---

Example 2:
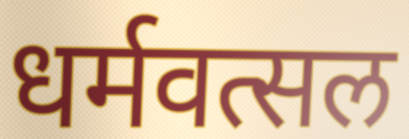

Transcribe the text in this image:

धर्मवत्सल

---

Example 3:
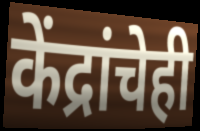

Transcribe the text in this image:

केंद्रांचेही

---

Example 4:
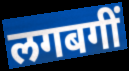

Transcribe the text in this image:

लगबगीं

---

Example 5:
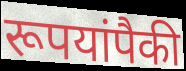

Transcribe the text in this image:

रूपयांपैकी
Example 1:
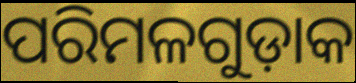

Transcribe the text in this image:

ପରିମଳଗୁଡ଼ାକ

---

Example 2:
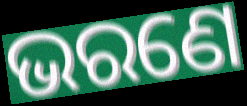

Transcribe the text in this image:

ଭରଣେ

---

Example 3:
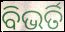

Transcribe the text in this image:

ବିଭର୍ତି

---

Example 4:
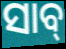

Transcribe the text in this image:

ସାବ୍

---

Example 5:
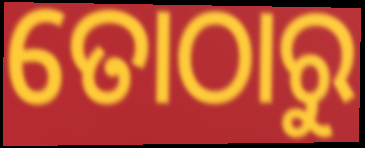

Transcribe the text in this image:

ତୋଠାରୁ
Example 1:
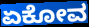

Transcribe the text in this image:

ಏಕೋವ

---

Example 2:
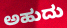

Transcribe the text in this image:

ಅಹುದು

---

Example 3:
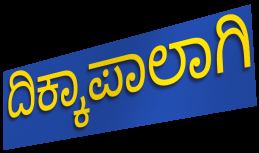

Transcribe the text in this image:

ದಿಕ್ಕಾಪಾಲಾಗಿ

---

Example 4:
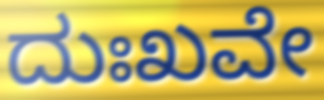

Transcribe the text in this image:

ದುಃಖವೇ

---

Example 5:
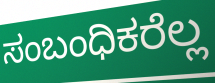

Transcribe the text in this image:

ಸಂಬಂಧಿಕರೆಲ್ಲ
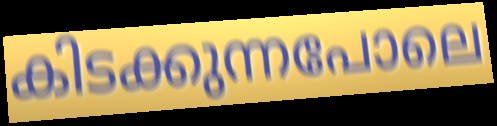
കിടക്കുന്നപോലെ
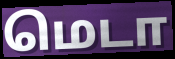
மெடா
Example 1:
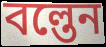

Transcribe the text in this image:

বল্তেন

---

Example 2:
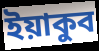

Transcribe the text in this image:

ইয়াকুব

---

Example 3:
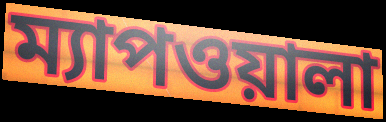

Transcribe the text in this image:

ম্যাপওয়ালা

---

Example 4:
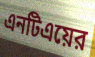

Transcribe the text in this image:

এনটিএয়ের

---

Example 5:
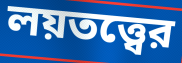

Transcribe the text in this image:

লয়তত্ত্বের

+===+

▶ _Task instructions_
From the material above, reproduce everything verbatim except the pictures.

▶ _The completed task_
---

Example 2:

Transcribe the text in this image:

धर्मवत्सल

---

Example 3:

Transcribe the text in this image:

केंद्रांचेही

---

Example 4:

Transcribe the text in this image:

लगबगीं

---

Example 5:

Transcribe the text in this image:

रूपयांपैकी
Example 1:

Transcribe the text in this image:

ପରିମଳଗୁଡ଼ାକ

---

Example 2:

Transcribe the text in this image:

ଭରଣେ

---

Example 3:

Transcribe the text in this image:

ବିଭର୍ତି

---

Example 4:

Transcribe the text in this image:

ସାବ୍

---

Example 5:

Transcribe the text in this image:

ତୋଠାରୁ
Example 1:

Transcribe the text in this image:

ಏಕೋವ

---

Example 2:

Transcribe the text in this image:

ಅಹುದು

---

Example 3:

Transcribe the text in this image:

ದಿಕ್ಕಾಪಾಲಾಗಿ

---

Example 4:

Transcribe the text in this image:

ದುಃಖವೇ

---

Example 5:

Transcribe the text in this image:

ಸಂಬಂಧಿಕರೆಲ್ಲ
കിടക്കുന്നപോലെ
மெடா
Example 1:

Transcribe the text in this image:

বল্তেন

---

Example 2:

Transcribe the text in this image:

ইয়াকুব

---

Example 3:

Transcribe the text in this image:

ম্যাপওয়ালা

---

Example 4:

Transcribe the text in this image:

এনটিএয়ের

---

Example 5:

Transcribe the text in this image:

লয়তত্ত্বের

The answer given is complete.